--- TASK OBJECTIVE ---
Copy every line of the listing below word for word.

--- ITEMS ---

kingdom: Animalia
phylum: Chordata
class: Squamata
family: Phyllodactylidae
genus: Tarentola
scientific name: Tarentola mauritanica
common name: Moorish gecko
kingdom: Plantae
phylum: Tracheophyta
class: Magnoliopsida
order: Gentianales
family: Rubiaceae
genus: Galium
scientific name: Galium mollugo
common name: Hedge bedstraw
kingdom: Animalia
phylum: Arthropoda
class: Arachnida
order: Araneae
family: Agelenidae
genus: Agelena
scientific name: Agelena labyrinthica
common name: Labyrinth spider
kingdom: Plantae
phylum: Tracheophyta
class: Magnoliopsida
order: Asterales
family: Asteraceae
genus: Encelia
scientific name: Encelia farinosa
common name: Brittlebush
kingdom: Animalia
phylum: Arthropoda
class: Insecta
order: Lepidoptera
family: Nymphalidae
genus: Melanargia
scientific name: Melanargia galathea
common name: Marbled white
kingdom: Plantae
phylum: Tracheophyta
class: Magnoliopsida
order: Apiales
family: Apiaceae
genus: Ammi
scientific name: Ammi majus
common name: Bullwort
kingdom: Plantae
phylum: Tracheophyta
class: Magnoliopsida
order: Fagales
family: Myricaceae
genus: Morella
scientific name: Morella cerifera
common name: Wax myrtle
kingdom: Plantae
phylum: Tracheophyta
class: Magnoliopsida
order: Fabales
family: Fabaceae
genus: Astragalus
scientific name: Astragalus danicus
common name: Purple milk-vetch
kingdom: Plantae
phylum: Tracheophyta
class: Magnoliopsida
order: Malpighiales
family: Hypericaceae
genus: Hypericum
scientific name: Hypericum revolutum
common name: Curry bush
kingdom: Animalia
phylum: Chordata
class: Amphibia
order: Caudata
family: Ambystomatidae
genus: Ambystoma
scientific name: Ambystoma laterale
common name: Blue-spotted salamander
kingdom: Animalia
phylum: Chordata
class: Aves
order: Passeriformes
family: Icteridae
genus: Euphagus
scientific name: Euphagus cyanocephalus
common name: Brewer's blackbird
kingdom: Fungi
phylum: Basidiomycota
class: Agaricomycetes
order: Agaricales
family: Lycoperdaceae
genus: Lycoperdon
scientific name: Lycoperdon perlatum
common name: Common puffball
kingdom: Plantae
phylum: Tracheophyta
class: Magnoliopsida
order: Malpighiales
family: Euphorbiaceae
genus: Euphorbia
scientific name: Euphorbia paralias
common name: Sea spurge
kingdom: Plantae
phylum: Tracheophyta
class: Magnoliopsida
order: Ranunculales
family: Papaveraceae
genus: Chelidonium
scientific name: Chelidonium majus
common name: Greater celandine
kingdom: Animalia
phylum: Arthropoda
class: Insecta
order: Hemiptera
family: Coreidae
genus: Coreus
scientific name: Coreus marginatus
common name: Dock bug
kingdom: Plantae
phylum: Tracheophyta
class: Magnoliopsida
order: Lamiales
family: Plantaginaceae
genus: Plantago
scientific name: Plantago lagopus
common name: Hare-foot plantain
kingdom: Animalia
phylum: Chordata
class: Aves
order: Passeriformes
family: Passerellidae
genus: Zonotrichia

--- RESULT OF THIS TASK ---
kingdom: Animalia
phylum: Chordata
class: Squamata
family: Phyllodactylidae
genus: Tarentola
scientific name: Tarentola mauritanica
common name: Moorish gecko
kingdom: Plantae
phylum: Tracheophyta
class: Magnoliopsida
order: Gentianales
family: Rubiaceae
genus: Galium
scientific name: Galium mollugo
common name: Hedge bedstraw
kingdom: Animalia
phylum: Arthropoda
class: Arachnida
order: Araneae
family: Agelenidae
genus: Agelena
scientific name: Agelena labyrinthica
common name: Labyrinth spider
kingdom: Plantae
phylum: Tracheophyta
class: Magnoliopsida
order: Asterales
family: Asteraceae
genus: Encelia
scientific name: Encelia farinosa
common name: Brittlebush
kingdom: Animalia
phylum: Arthropoda
class: Insecta
order: Lepidoptera
family: Nymphalidae
genus: Melanargia
scientific name: Melanargia galathea
common name: Marbled white
kingdom: Plantae
phylum: Tracheophyta
class: Magnoliopsida
order: Apiales
family: Apiaceae
genus: Ammi
scientific name: Ammi majus
common name: Bullwort
kingdom: Plantae
phylum: Tracheophyta
class: Magnoliopsida
order: Fagales
family: Myricaceae
genus: Morella
scientific name: Morella cerifera
common name: Wax myrtle
kingdom: Plantae
phylum: Tracheophyta
class: Magnoliopsida
order: Fabales
family: Fabaceae
genus: Astragalus
scientific name: Astragalus danicus
common name: Purple milk-vetch
kingdom: Plantae
phylum: Tracheophyta
class: Magnoliopsida
order: Malpighiales
family: Hypericaceae
genus: Hypericum
scientific name: Hypericum revolutum
common name: Curry bush
kingdom: Animalia
phylum: Chordata
class: Amphibia
order: Caudata
family: Ambystomatidae
genus: Ambystoma
scientific name: Ambystoma laterale
common name: Blue-spotted salamander
kingdom: Animalia
phylum: Chordata
class: Aves
order: Passeriformes
family: Icteridae
genus: Euphagus
scientific name: Euphagus cyanocephalus
common name: Brewer's blackbird
kingdom: Fungi
phylum: Basidiomycota
class: Agaricomycetes
order: Agaricales
family: Lycoperdaceae
genus: Lycoperdon
scientific name: Lycoperdon perlatum
common name: Common puffball
kingdom: Plantae
phylum: Tracheophyta
class: Magnoliopsida
order: Malpighiales
family: Euphorbiaceae
genus: Euphorbia
scientific name: Euphorbia paralias
common name: Sea spurge
kingdom: Plantae
phylum: Tracheophyta
class: Magnoliopsida
order: Ranunculales
family: Papaveraceae
genus: Chelidonium
scientific name: Chelidonium majus
common name: Greater celandine
kingdom: Animalia
phylum: Arthropoda
class: Insecta
order: Hemiptera
family: Coreidae
genus: Coreus
scientific name: Coreus marginatus
common name: Dock bug
kingdom: Plantae
phylum: Tracheophyta
class: Magnoliopsida
order: Lamiales
family: Plantaginaceae
genus: Plantago
scientific name: Plantago lagopus
common name: Hare-foot plantain
kingdom: Animalia
phylum: Chordata
class: Aves
order: Passeriformes
family: Passerellidae
genus: Zonotrichia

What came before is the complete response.